» **WRITTEN TASK**:
Pick out each line of the records below that contains the word "this", and copy those lines.

• • • • • • •

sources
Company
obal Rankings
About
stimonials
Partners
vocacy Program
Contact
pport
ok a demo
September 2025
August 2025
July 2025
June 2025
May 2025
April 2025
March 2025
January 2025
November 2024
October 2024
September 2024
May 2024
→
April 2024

• • • • • • •

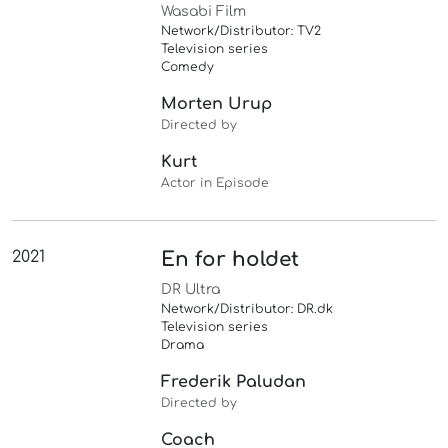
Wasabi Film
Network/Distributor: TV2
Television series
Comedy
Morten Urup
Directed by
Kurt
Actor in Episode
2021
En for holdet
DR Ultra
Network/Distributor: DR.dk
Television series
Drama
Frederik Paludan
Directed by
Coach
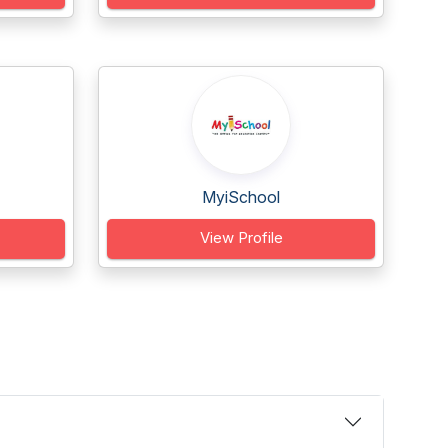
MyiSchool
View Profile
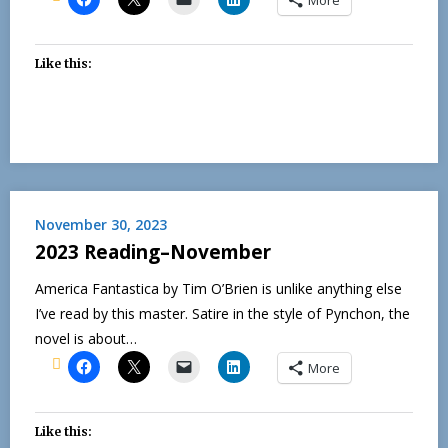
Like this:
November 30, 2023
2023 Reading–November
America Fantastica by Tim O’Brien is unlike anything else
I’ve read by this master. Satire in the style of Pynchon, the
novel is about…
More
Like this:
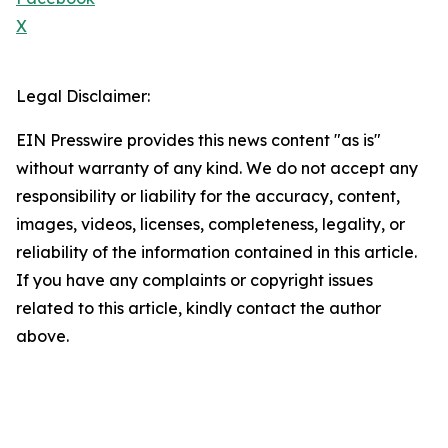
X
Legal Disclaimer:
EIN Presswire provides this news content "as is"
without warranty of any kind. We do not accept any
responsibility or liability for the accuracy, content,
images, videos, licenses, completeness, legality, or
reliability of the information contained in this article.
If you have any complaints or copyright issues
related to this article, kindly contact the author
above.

• • • • • • •

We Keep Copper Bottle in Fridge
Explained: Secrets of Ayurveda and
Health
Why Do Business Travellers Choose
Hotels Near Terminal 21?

• • • • • • •

» **TASK RESPONSE**:
Like this:
I’ve read by this master. Satire in the style of Pynchon, the
Like this:
EIN Presswire provides this news content "as is"
reliability of the information contained in this article.
related to this article, kindly contact the author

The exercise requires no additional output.